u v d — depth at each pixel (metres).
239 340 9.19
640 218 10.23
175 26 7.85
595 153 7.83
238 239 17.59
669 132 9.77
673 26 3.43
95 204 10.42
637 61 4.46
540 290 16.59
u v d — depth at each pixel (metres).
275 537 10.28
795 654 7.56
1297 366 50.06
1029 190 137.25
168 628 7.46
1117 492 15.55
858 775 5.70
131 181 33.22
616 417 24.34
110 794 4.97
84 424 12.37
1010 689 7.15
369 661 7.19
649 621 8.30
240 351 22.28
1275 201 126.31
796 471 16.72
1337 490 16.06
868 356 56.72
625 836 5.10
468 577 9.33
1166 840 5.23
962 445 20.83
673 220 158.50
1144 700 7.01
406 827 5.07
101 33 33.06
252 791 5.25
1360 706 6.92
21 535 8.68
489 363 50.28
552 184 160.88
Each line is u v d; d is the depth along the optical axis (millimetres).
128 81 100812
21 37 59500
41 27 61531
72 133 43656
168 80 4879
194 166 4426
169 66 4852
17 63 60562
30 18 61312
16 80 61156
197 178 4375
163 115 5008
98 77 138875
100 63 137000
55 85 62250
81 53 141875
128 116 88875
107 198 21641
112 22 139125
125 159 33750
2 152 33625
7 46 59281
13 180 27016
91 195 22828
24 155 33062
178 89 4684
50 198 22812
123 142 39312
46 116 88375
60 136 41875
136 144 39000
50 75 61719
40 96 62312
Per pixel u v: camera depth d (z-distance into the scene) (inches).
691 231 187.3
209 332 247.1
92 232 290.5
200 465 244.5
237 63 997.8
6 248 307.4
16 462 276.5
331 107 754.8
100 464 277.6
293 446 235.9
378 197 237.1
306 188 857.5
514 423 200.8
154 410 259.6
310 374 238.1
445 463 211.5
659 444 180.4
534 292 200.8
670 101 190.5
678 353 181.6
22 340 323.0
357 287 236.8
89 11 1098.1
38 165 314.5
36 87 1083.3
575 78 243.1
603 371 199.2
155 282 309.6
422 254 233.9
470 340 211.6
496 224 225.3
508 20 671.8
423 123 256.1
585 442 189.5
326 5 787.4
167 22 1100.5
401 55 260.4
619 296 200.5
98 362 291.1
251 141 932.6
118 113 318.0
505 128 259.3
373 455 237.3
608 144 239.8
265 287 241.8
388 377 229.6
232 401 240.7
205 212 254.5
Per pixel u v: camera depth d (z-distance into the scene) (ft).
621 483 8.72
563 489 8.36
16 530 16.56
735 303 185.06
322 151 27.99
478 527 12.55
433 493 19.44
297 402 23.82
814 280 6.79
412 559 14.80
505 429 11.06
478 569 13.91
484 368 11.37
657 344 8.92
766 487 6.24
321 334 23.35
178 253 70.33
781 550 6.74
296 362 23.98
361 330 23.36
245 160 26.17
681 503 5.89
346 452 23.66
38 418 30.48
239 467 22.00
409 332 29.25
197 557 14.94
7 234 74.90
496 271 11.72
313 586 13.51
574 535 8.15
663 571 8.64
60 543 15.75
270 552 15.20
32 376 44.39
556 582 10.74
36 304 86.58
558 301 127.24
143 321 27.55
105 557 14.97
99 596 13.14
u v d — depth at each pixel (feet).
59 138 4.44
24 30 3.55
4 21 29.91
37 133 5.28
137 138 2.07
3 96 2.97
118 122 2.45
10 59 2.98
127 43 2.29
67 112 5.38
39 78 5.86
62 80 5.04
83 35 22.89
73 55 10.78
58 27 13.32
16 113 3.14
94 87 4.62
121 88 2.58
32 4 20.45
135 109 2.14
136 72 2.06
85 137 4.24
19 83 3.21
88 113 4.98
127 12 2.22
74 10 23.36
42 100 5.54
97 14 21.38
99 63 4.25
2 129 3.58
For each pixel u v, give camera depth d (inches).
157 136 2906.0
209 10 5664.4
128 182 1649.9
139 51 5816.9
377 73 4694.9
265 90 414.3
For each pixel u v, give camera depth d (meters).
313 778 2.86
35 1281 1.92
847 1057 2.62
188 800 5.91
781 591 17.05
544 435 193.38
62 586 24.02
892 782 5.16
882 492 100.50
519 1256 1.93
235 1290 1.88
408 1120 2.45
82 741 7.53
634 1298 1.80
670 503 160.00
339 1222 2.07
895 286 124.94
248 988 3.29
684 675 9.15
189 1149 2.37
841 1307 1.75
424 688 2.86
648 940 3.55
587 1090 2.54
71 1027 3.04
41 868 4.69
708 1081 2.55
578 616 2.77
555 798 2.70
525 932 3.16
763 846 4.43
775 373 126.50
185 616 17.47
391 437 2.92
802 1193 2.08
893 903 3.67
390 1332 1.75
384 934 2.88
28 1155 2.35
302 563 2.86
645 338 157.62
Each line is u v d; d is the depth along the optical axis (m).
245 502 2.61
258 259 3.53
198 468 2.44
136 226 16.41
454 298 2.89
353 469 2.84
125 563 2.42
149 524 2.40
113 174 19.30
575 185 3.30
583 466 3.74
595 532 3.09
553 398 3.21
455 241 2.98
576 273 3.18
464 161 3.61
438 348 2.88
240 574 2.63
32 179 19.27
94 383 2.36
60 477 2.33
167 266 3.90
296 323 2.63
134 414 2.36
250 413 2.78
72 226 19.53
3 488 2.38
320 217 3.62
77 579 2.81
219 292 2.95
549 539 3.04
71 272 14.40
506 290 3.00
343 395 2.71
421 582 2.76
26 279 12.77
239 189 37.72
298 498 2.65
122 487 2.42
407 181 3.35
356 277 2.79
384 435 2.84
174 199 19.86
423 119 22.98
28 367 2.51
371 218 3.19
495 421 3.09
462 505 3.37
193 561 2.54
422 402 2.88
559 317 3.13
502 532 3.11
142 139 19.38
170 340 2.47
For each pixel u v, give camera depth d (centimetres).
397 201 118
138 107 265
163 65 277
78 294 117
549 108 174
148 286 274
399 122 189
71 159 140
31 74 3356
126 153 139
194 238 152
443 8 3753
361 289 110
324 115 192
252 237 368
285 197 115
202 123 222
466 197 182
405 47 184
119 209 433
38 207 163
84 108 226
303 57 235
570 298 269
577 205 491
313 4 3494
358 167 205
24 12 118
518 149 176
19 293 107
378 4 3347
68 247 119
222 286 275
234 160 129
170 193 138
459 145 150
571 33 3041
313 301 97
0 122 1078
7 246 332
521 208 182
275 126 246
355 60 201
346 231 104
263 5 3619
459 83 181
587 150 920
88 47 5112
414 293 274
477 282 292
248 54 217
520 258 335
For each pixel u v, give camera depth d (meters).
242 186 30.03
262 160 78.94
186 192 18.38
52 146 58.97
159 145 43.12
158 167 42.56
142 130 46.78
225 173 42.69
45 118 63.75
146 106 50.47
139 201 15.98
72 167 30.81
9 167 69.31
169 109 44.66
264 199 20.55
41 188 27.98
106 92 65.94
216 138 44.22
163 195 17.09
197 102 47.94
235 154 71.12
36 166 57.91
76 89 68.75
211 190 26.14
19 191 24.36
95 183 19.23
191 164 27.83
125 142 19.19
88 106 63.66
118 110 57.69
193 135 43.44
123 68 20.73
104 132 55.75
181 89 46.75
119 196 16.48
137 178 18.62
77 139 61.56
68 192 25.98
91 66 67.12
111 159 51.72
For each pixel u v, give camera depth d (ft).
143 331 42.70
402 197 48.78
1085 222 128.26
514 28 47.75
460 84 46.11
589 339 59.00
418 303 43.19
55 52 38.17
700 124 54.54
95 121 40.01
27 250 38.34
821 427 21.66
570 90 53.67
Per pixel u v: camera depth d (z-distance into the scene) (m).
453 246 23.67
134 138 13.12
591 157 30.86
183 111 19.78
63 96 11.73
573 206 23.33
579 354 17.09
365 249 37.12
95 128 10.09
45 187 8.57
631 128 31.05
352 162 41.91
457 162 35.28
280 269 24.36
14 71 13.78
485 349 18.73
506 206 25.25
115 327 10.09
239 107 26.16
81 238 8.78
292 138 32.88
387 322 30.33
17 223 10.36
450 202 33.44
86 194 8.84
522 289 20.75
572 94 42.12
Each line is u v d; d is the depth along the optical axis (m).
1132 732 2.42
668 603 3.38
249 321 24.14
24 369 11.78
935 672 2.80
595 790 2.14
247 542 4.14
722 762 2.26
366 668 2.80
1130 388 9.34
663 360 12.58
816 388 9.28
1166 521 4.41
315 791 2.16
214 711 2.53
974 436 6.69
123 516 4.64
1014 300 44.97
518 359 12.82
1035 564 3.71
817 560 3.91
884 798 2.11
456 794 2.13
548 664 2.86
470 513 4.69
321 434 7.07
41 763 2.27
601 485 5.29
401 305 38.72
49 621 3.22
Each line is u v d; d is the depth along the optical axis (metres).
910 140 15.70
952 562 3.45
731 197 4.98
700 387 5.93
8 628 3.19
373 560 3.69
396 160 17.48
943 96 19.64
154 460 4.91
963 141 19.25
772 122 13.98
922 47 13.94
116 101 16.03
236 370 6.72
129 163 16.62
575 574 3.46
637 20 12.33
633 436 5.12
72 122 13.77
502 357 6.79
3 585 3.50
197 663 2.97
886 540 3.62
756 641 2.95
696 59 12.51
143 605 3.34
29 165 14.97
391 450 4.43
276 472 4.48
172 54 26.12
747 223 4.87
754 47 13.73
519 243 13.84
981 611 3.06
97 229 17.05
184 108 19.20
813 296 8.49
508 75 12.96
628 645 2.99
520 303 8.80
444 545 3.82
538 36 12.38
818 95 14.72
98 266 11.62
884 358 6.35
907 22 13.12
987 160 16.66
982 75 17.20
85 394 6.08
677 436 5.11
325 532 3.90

▶ **Your assignment**
When the line with "505 128 259.3" is reached in the data above, start copying there, and copy each line exactly until the line with "478 527 12.55" has been copied; copy nothing else.

▶ **Result**
505 128 259.3
373 455 237.3
608 144 239.8
265 287 241.8
388 377 229.6
232 401 240.7
205 212 254.5
Per pixel u v: camera depth d (z-distance into the scene) (ft).
621 483 8.72
563 489 8.36
16 530 16.56
735 303 185.06
322 151 27.99
478 527 12.55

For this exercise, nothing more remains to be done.